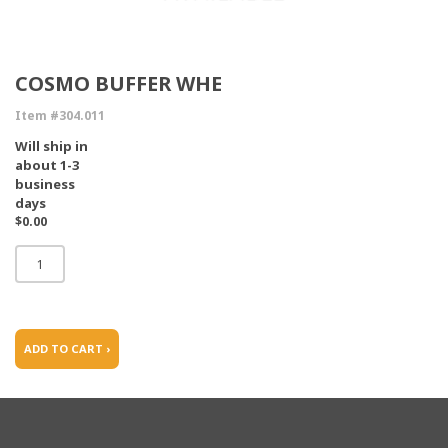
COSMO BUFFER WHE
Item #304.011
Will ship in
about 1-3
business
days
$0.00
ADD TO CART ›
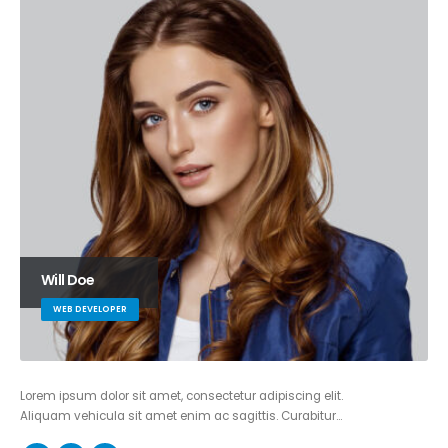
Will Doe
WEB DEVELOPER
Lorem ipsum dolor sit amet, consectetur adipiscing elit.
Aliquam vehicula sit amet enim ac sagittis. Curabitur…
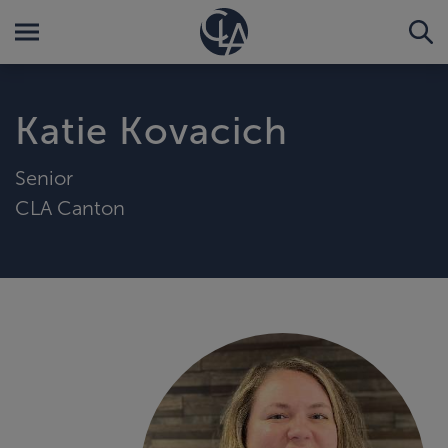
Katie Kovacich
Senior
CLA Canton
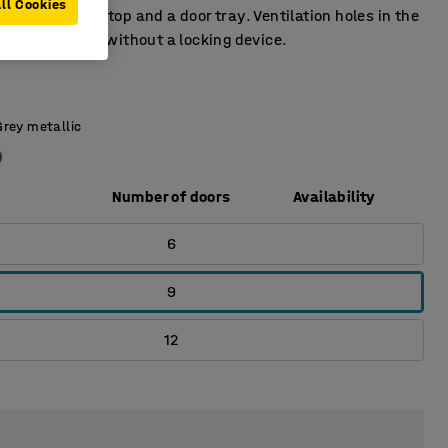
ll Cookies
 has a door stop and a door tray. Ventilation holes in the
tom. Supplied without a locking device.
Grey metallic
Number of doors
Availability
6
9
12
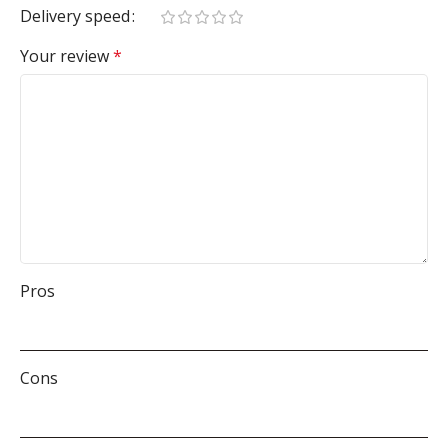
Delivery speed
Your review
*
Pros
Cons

--------

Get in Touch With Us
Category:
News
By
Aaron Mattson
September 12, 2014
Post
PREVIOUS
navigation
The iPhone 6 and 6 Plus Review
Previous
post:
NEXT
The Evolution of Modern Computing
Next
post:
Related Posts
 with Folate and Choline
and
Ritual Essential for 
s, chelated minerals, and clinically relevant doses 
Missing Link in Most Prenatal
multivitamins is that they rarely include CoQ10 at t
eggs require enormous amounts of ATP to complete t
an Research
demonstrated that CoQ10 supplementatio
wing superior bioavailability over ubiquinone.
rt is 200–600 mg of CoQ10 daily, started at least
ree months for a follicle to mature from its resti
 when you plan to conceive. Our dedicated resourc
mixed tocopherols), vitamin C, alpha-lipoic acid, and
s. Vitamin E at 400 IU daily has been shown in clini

--------

DESCRIPTION OF THE TASK -> Can you lay out the data as a Markdown table with the columns "Index" and "Text", beginning at the line that has "Get in Touch With Us" and stopping after the line that has "Ritual Essential for"? Number each line and skip any blank lines.

RESPONSE FOR THIS EXERCISE ->
| Index | Text |
|---|---|
| 1 | Get in Touch With Us |
| 2 | Category: |
| 3 | News |
| 4 | By |
| 5 | Aaron Mattson |
| 6 | September 12, 2014 |
| 7 | Post |
| 8 | PREVIOUS |
| 9 | navigation |
| 10 | The iPhone 6 and 6 Plus Review |
| 11 | Previous |
| 12 | post: |
| 13 | NEXT |
| 14 | The Evolution of Modern Computing |
| 15 | Next |
| 16 | post: |
| 17 | Related Posts |
| 18 |  with Folate and Choline |
| 19 | and |
| 20 | Ritual Essential for  |